Table: Requirements verification summary, all 8 requirements met

5.3.4.8 Limitations

All requirements were met, but several limitations remain that scope out the natural next direction for the system. The rows highlighted below are the principal limitations, the ones that most shape what the system can and cannot do today, and the ones carried forward into the overall project discussion in Section 6.2.

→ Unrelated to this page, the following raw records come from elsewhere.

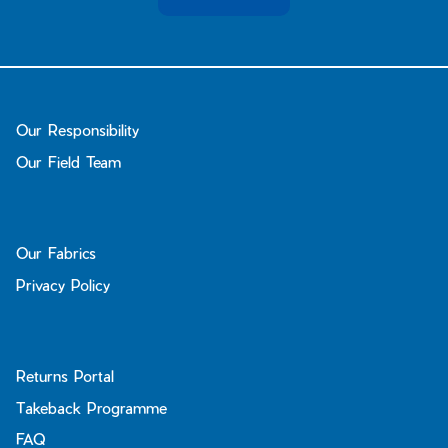
Bay of Fires
W's Fit Guide
Graphics Shop
Member Exclusive Gear
Men's Fit Guide
Bay of Fires
Our Responsibility
Graphics Shop
Our Field Team
Member Exclusive Gear
Our Fabrics
Privacy Policy
Returns Portal
Takeback Programme
FAQ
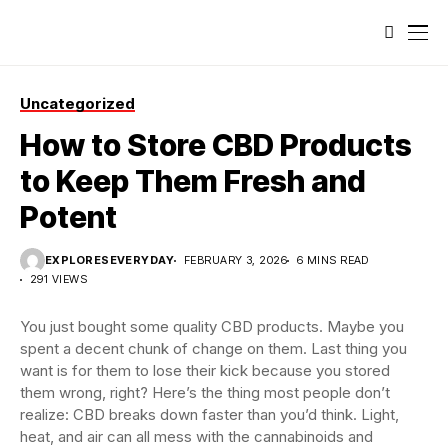
Uncategorized
How to Store CBD Products
to Keep Them Fresh and
Potent
EXPLORESEVERYDAY
FEBRUARY 3, 2026
6 MINS READ
291 VIEWS
You just bought some quality CBD products. Maybe you
spent a decent chunk of change on them. Last thing you
want is for them to lose their kick because you stored
them wrong, right? Here’s the thing most people don’t
realize: CBD breaks down faster than you’d think. Light,
heat, and air can all mess with the cannabinoids and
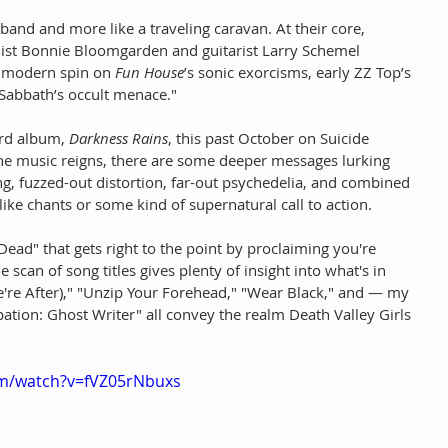
 band and more like a traveling caravan. At their core, 
list Bonnie Bloomgarden and guitarist Larry Schemel 
’ modern spin on 
Fun House
’s sonic exorcisms, early ZZ Top’s 
 Sabbath’s occult menace."
ird album, 
Darkness Rains
, this past October on Suicide 
he music reigns, there are some deeper messages lurking 
g, fuzzed-out distortion, far-out psychedelia, and combined 
ike chants or some kind of supernatural call to action.
ad" that gets right to the point by proclaiming you're 
scan of song titles gives plenty of insight into what's in 
e're After)," "Unzip Your Forehead," "Wear Black," and — my 
ation: Ghost Writer" all convey the realm Death Valley Girls 
om/watch?v=fVZ05rNbuxs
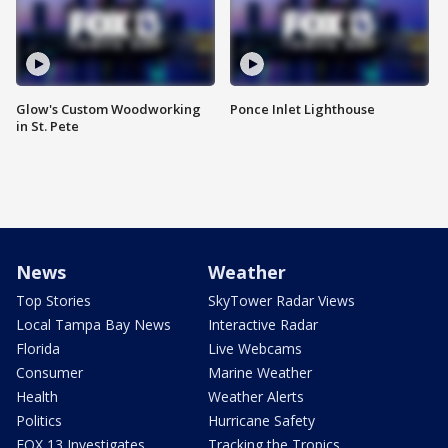
Glow's Custom Woodworking
Ponce Inlet Lighthouse
in St. Pete
News
Weather
Top Stories
SkyTower Radar Views
Local Tampa Bay News
Interactive Radar
Florida
Live Webcams
Consumer
Marine Weather
Health
Weather Alerts
Politics
Hurricane Safety
FOX 13 Investigates
Tracking the Tropics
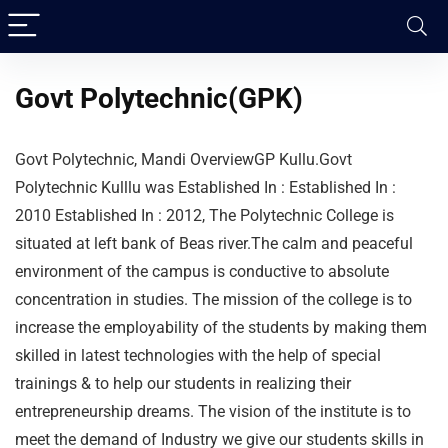
Govt Polytechnic(GPK)
Govt Polytechnic, Mandi OverviewGP Kullu.Govt
Polytechnic Kulllu was Established In : Established In :
2010 Established In : 2012, The Polytechnic College is
situated at left bank of Beas river.The calm and peaceful
environment of the campus is conductive to absolute
concentration in studies. The mission of the college is to
increase the employability of the students by making them
skilled in latest technologies with the help of special
trainings & to help our students in realizing their
entrepreneurship dreams. The vision of the institute is to
meet the demand of Industry we give our students skills in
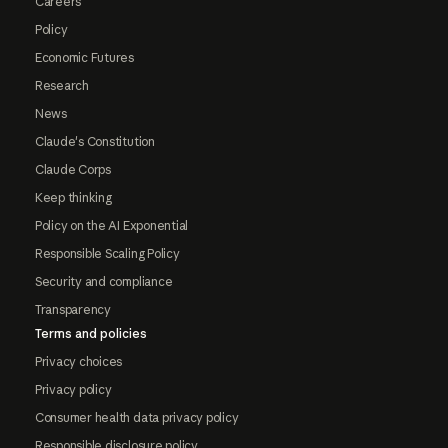
Careers
Policy
Economic Futures
Research
News
Claude's Constitution
Claude Corps
Keep thinking
Policy on the AI Exponential
Responsible Scaling Policy
Security and compliance
Transparency
Terms and policies
Privacy choices
Privacy policy
Consumer health data privacy policy
Responsible disclosure policy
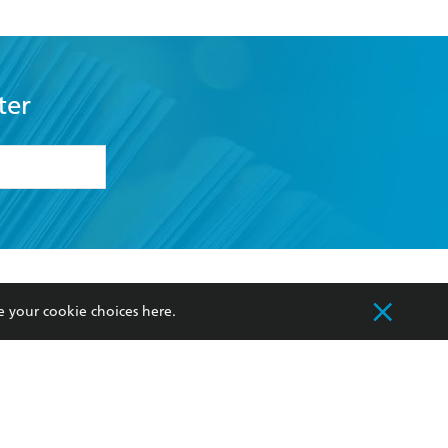
ter
formation or
withdraw my
OURCES
COMMUNITY
e your cookie choices
here
.
sellers
Our Networks
ia
Our Policies
hers
Improving Representation
Sustainability Goals
orate Sales
Professional Behaviour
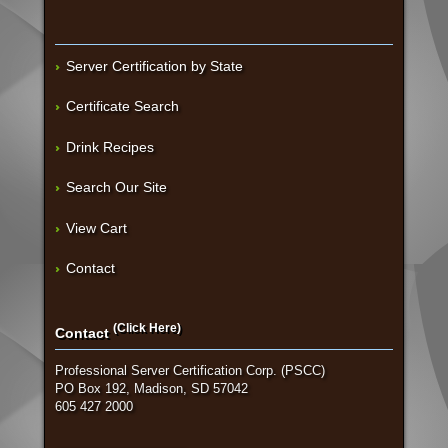
Server Certification by State
Certificate Search
Drink Recipes
Search Our Site
View Cart
Contact
(Click Here)
Contact
Professional Server Certification Corp. (PSCC)
PO Box 192, Madison, SD 57042
605 427 2000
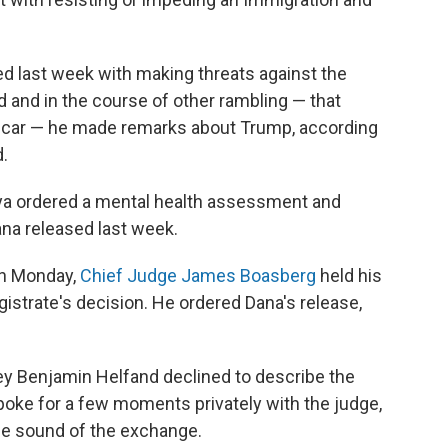
 last week with making threats against the
d and in the course of other rambling — that
ol car — he made remarks about Trump, according
.
ya ordered a mental health assessment and
a released last week.
On Monday,
Chief Judge James Boasberg
held his
strate's decision. He ordered Dana's release,
rney Benjamin Helfand declined to describe the
oke for a few moments privately with the judge,
he sound of the exchange.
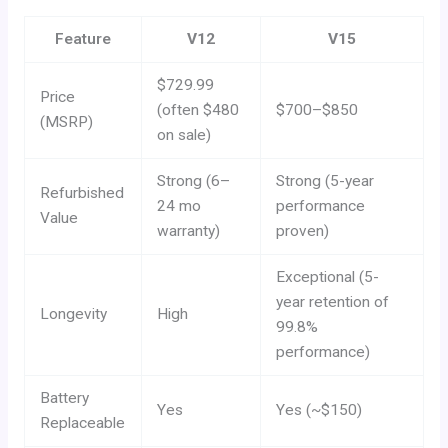
Feature
V12
V15
$729.99
Price
(often $480
$700–$850
(MSRP)
on sale)
Strong (6–
Strong (5-year
Refurbished
24 mo
performance
Value
warranty)
proven)
Exceptional (5-
year retention of
Longevity
High
99.8%
performance)
Battery
Yes
Yes (~$150)
Replaceable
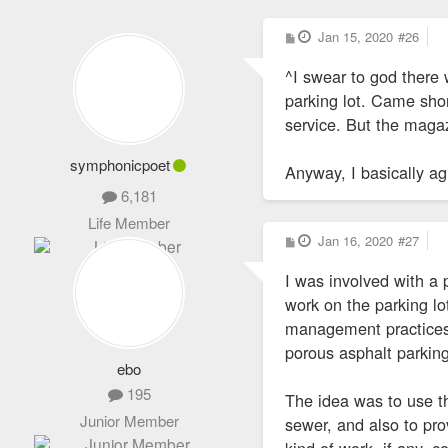
P
Jan 15, 2020
#26
o
s
^I swear to god there 
t
parking lot. Came shor
service. But the magaz
symphonicpoet
Anyway, I basically ag
6,181
Life Member
P
Jan 16, 2020
#27
o
s
I was involved with a
t
work on the parking lo
management practices f
porous asphalt parking 
ebo
195
The idea was to use th
Junior Member
sewer, and also to pro
kind of work, if any, 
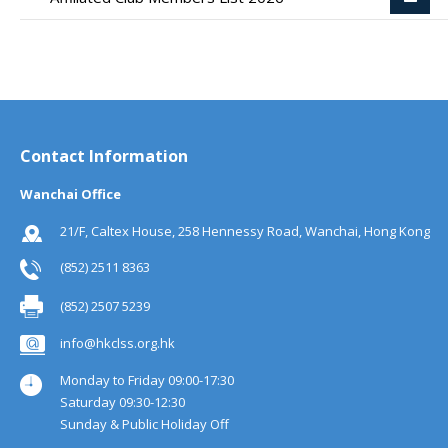
Contact Information
Wanchai Office
21/F, Caltex House, 258 Hennessy Road, Wanchai, Hong Kong
(852) 2511 8363
(852) 2507 5239
info@hkclss.org.hk
Monday to Friday 09:00-17:30
Saturday 09:30-12:30
Sunday & Public Holiday Off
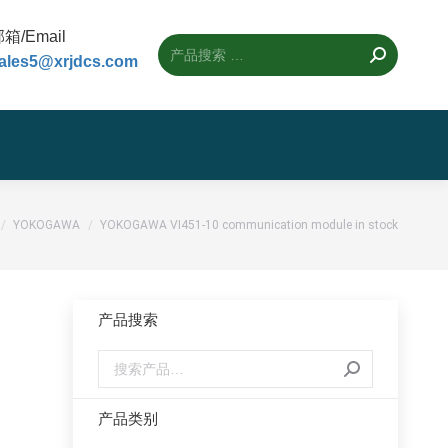
箱/Email
ales5@xrjdcs.com
位置：
YOKOGAWA
YOKOGAWA VI451-10 communication module in stock
产品搜索
产品类别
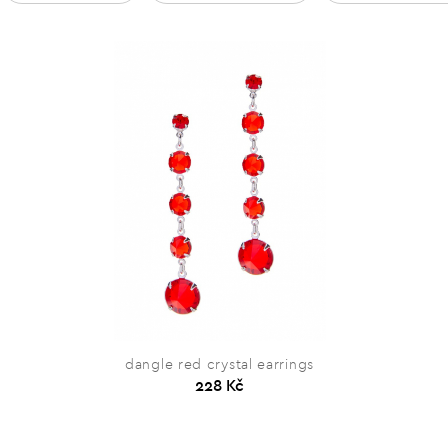
dangle red crystal earrings
228 Kč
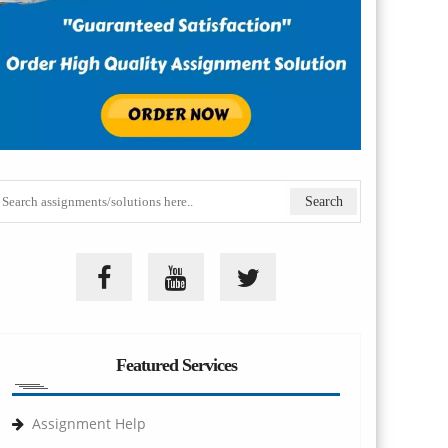
Featured Services
Assignment Help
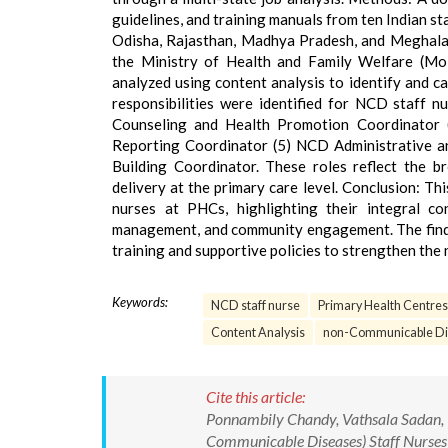
guidelines, and training manuals from ten Indian 
Odisha, Rajasthan, Madhya Pradesh, and Meghalay
the Ministry of Health and Family Welfare (M
analyzed using content analysis to identify and cat
responsibilities were identified for NCD staff n
Counseling and Health Promotion Coordinator
Reporting Coordinator (5) NCD Administrative an
Building Coordinator. These roles reflect the 
delivery at the primary care level. Conclusion: T
nurses at PHCs, highlighting their integral cont
management, and community engagement. The findi
training and supportive policies to strengthen the
Keywords:
NCD staff nurse
Primary Health Centres
Content Analysis
non-Communicable Di
Cite this article:
Ponnambily Chandy, Vathsala Sadan, I
Communicable Diseases) Staff Nurses a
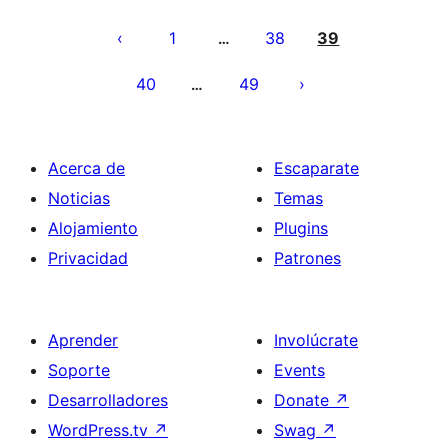
Posts
pagination
1
38
39
…
40
49
…
Acerca de
Escaparate
Noticias
Temas
Alojamiento
Plugins
Privacidad
Patrones
Aprender
Involúcrate
Soporte
Events
Desarrolladores
Donate
↗
WordPress.tv
↗
Swag
↗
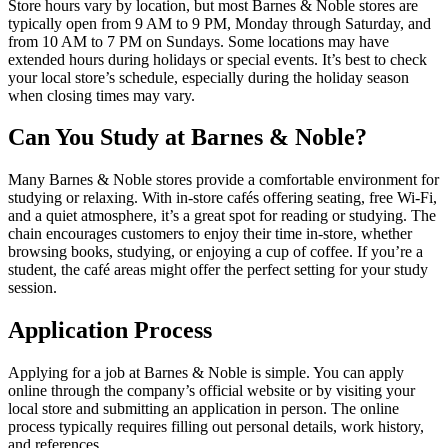
Store hours vary by location, but most Barnes & Noble stores are
typically open from 9 AM to 9 PM, Monday through Saturday, and
from 10 AM to 7 PM on Sundays. Some locations may have
extended hours during holidays or special events. It’s best to check
your local store’s schedule, especially during the holiday season
when closing times may vary.
Can You Study at Barnes & Noble?
Many Barnes & Noble stores provide a comfortable environment for
studying or relaxing. With in-store cafés offering seating, free Wi-Fi,
and a quiet atmosphere, it’s a great spot for reading or studying. The
chain encourages customers to enjoy their time in-store, whether
browsing books, studying, or enjoying a cup of coffee. If you’re a
student, the café areas might offer the perfect setting for your study
session.
Application Process
Applying for a job at Barnes & Noble is simple. You can apply
online through the company’s official website or by visiting your
local store and submitting an application in person. The online
process typically requires filling out personal details, work history,
and references.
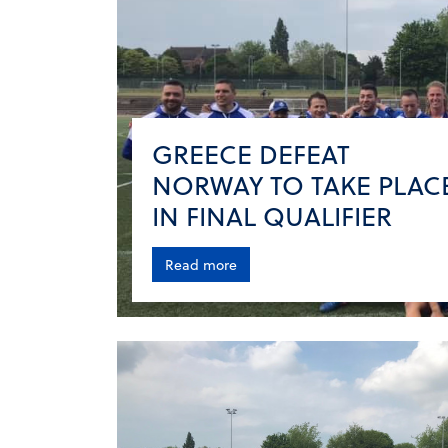
GREECE DEFEAT
NORWAY TO TAKE PLAC
IN FINAL QUALIFIER
Read more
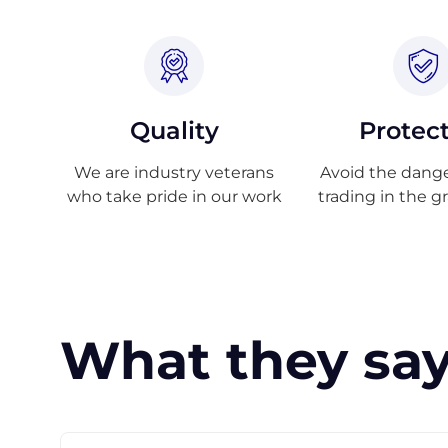
Quality
Protec
We are industry veterans
Avoid the danger
who take pride in our work
trading in the g
What they say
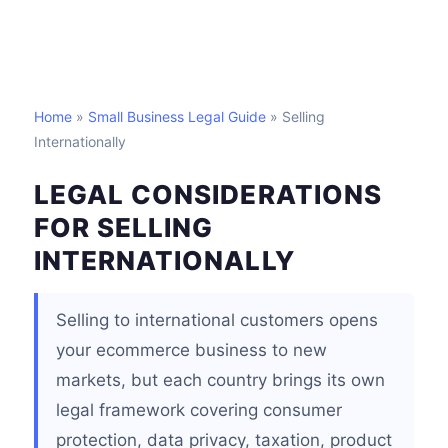
Home
»
Small Business Legal Guide
» Selling
Internationally
LEGAL CONSIDERATIONS
FOR SELLING
INTERNATIONALLY
Selling to international customers opens
your ecommerce business to new
markets, but each country brings its own
legal framework covering consumer
protection, data privacy, taxation, product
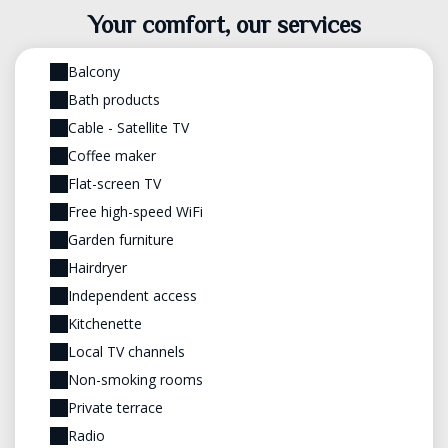
Your comfort, our services
Balcony
Bath products
Cable - Satellite TV
Coffee maker
Flat-screen TV
Free high-speed WiFi
Garden furniture
Hairdryer
Independent access
Kitchenette
Local TV channels
Non-smoking rooms
Private terrace
Radio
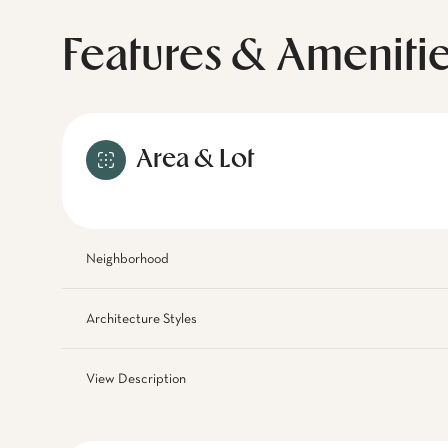
Features & Ameniti
Area & Lot
Neighborhood
Architecture Styles
View Description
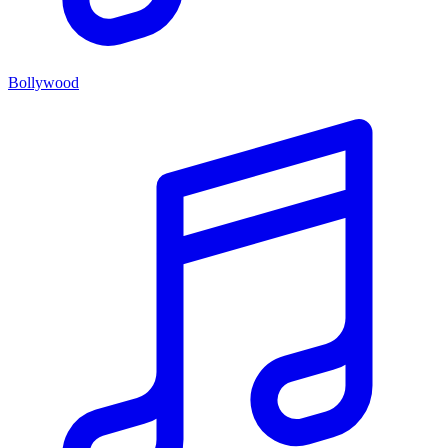
Bollywood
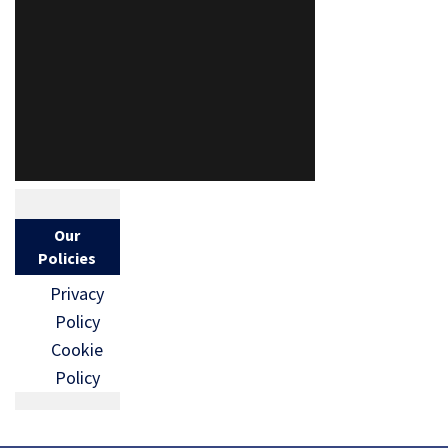
Our
Policies
Privacy
Policy
Cookie
Policy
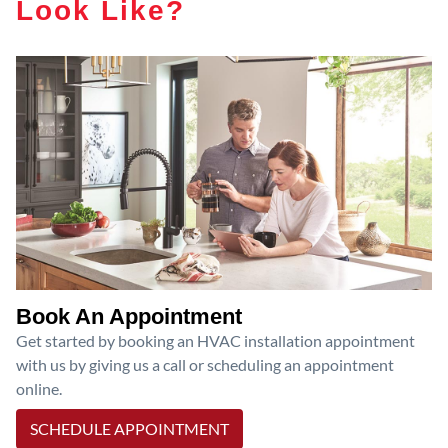
Look Like?
Book An Appointment
Get started by booking an HVAC installation appointment
with us by giving us a call or scheduling an appointment
online.
SCHEDULE APPOINTMENT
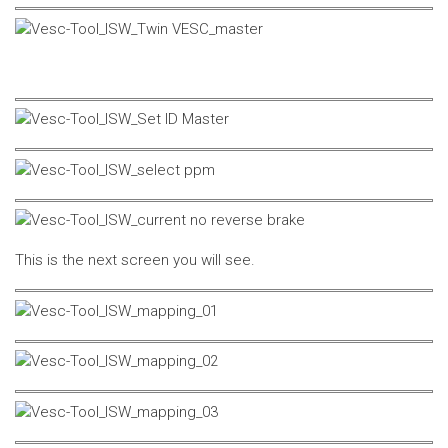
This is the next screen you will see.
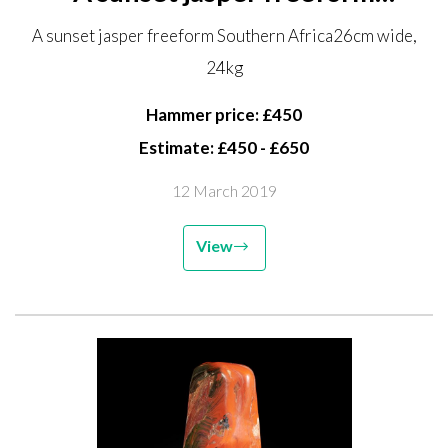
Southern Africa 26cm wide, 24kg
A sunset jasper freeform Southern Africa26cm wide,
24kg
Hammer price: £450
Estimate: £450 - £650
12 March 2019
View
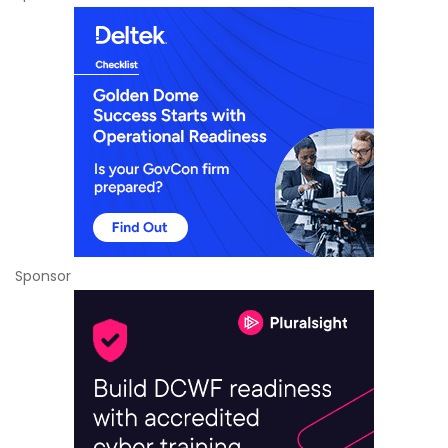
Sponsor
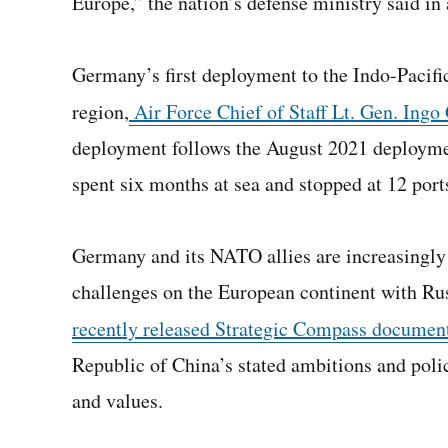
Europe,” the nation’s defense ministry said in
Germany’s first deployment to the Indo-Pacific 
region,
Air Force Chief of Staff Lt. Gen. Ingo
deployment follows the August 2021 deployme
spent six months at sea and stopped at 12 ports
Germany and its NATO allies are increasingly 
challenges on the European continent with Ru
recently released Strategic Compass documen
Republic of China’s stated ambitions and polici
and values.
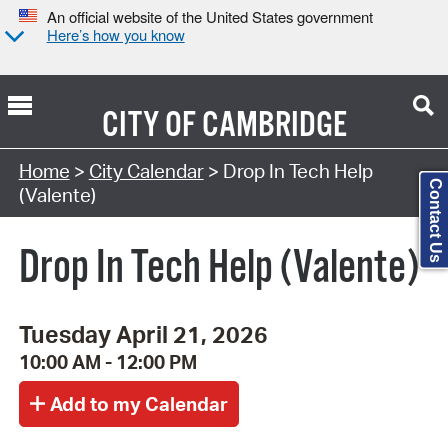
An official website of the United States government
Here’s how you know
CITY OF
CAMBRIDGE
Search Type:
Home
>
City Calendar
> Drop In Tech Help
Contact Us
(Valente)
Drop In Tech Help (Valente)
Tuesday April 21, 2026
10:00 AM - 12:00 PM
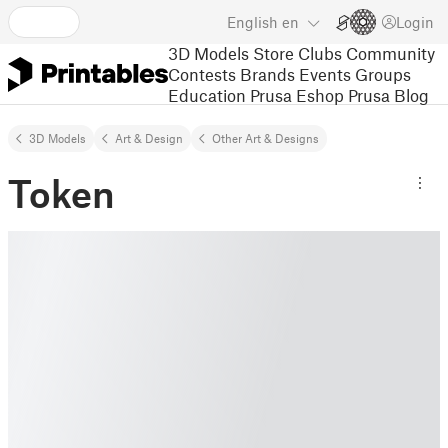
English
en
Login
3D Models
Store
Clubs
Community
Contests
Brands
Events
Groups
Education
Prusa Eshop
Prusa Blog
3D Models
Art & Design
Other Art & Designs
Token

Limitation Impact Mitigation / Future Work
Annotation excludes retraction Punch annotations end at full extension, so the model wobbles during the retraction phase, the IMU + pad-constraint filter in 5.3.2.1 currently absorbs these misclassifications Add an explicit retraction class so predictions stay correct end-to-end and the IMU filter becomes redundant rather than load-bearing
CV model has a limited action vocabulary The action prediction model only classifies 8 actions (jab, cross, left/right hook, left/right uppercut, block, idle), no slips, no head-vs-torso target distinction, no defensive footwork. Downstream coaching insight is bounded by what these 8 labels can express Expand the CV model's class set with slips, head/body target variants, and defensive movements, richer labels feed every other part of the system (sparring AI, analytics, LLM coach) and unlock more dynamic feedback
Pose estimator not trained for boxing YOLO Pose is pretrained on COCO, where hands and wrists are bare and clearly visible. It has no concept of what a gloved hand looks like and no training on this camera angle, so wrist keypoints are unreliable exactly when they matter most. The voxel branch currently compensates for this Fine-tune a custom pose estimator on our own recorded boxing footage with manually annotated keypoints, gloved hands, this camera viewpoint, our pose set. A pose model that was actually trained for the context would lift the load off the voxel branch and improve accuracy further
Camera field of view The RealSense D435i's field of view at the robot-mounted distance only captures the upper body. When the user steps in or extends a punch, hands can leave the frame, and the lower body (footwork, stance width, weight transfer) is never visible. These are critical coaching signals that the CV pipeline currently cannot provide Move to a wider field-of-view depth camera (or a slightly different mount angle) to capture the full body, unlocking lower-body analytics and full punch travel without giving up the simplicity of a single camera. Multi-camera was deliberately ruled out as impractical for a portable system
Manual camera tilt calibration The D435i's built-in IMU requires the hid_sensor_hub kernel module which isn't in the Tegra kernel, so the camera's tilt has to be set manually at launch via --camera-pitch Mount a small external IMU on the camera bracket (e.g. an MPU6050 wired through the existing Teensy) to read the tilt automatically and feed it into the CV node

Highlighted rows are the principal limitations carried into the project-wide discussion in Section 6.2. The two unhighlighted rows below are smaller, more contained engineering opportunities that don't materially gate the system's current capability.